University of Florida releases statement following bias accusations


The University of Florida came under fire on Friday after ESPN released a bombshell report regarding former Florida quarterback Treon Harris and current wide receiver Antonio Callaway. According to Mark Schlabach and Paula Lavigne, Harris and Callaway were accused in December 2015 of sexual assault by a female University of Florida student. The accuser has chosen to boycott the school's Title IX hearing due to the university appointing a Florida football booster to adjudicate the case.

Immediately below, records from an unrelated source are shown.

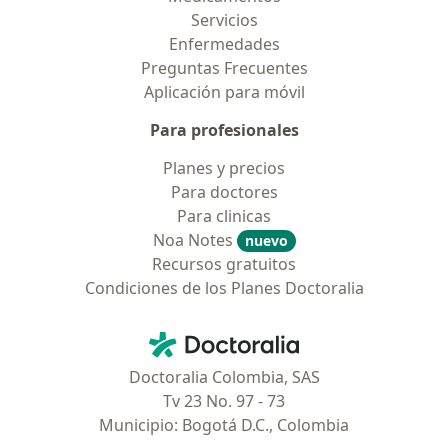
Servicios
Enfermedades
Preguntas Frecuentes
Aplicación para móvil
Para profesionales
Planes y precios
Para doctores
Para clinicas
Noa Notes
nuevo
Recursos gratuitos
Condiciones de los Planes Doctoralia
Contacto
Doctoralia - Página de inicio
Doctoralia Colombia, SAS
Tv 23 No. 97 - 73
Municipio: Bogotá D.C., Colombia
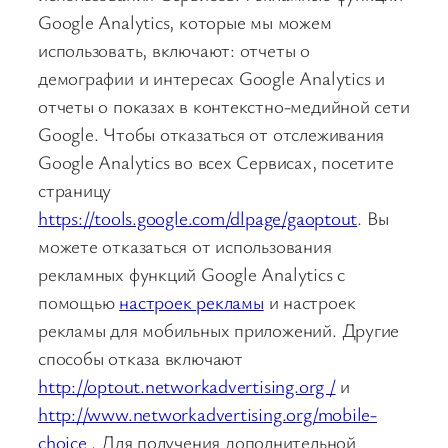
Google Analytics, которые мы можем
использовать, включают: отчеты о
демографии и интересах Google Analytics и
отчеты о показах в контекстно-медийной сети
Google. Чтобы отказаться от отслеживания
Google Analytics во всех Сервисах, посетите
страницу
https://tools.google.com/dlpage/gaoptout
. Вы
можете отказаться от использования
рекламных функций Google Analytics с
помощью
настроек рекламы
и настроек
рекламы для мобильных приложений. Другие
способы отказа включают
http://optout.networkadvertising.org /
и
http://www.networkadvertising.org/mobile-
choice
. Для получения дополнительной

ESPN reported that the booster, Jake Schickel, is a Scholarship Club donor to Florida Football Boosters, which requires annual contributions of $4,800 to $8,599, according to a 2014-15 Year In Review program published by the UF athletics department.

On Friday afternoon, the university released a statement regarding the appointment of Schickel to the hearing. The statement was obtained by Matt Baker of the Tampa Bay Times.

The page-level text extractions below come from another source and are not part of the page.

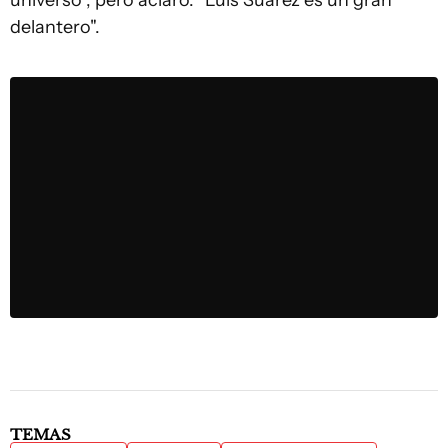
universo", pero aclaró: "Luis Suárez es un gran
delantero".
TEMAS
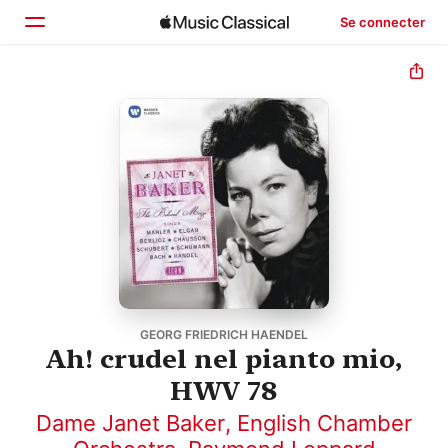
Se connecter
Accueil
Parcourir
Rechercher
GEORG FRIEDRICH HAENDEL
Ah! crudel nel pianto mio,
HWV 78
Dame Janet Baker
,
English Chamber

"The University of Florida is prohibited to comment on the existence or substance of student disciplinary matters under state and federal law.

However, I can tell you that our student conduct process may be handled by a hearing officer, who could be a university employee or an outside professional, or by a committee of faculty and students.

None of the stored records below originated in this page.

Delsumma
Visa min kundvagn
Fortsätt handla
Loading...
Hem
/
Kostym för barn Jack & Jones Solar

Any hearing officer and all committee members are trained and vetted for their impartiality. A hearing officer or committee member would not be disqualified or lack objectivity simply because he or she had been a student athlete decades earlier or purchases athletic tickets as more than 90,000 people do each year."

ESPN also found documents that showed Schickel is also a 3-Point Club donor to Florida basketball, which requires annual contributions of $2,000 to $4,999. While UF has a point in saying former students and athletes and ticket buyers can still technically maintain objectivity, it's a very slippery slope to assert the opinion that a person who donates at least $4,800 to the football program each year to be completely unbiased.


UF's statement came following Callaway's attorney Huntley Johnson's response to the ESPN report. The sophomore wide receiver was suspended indefinitely in January, and returned fully with the team on Thursday on the first day of fall camp for the Gators.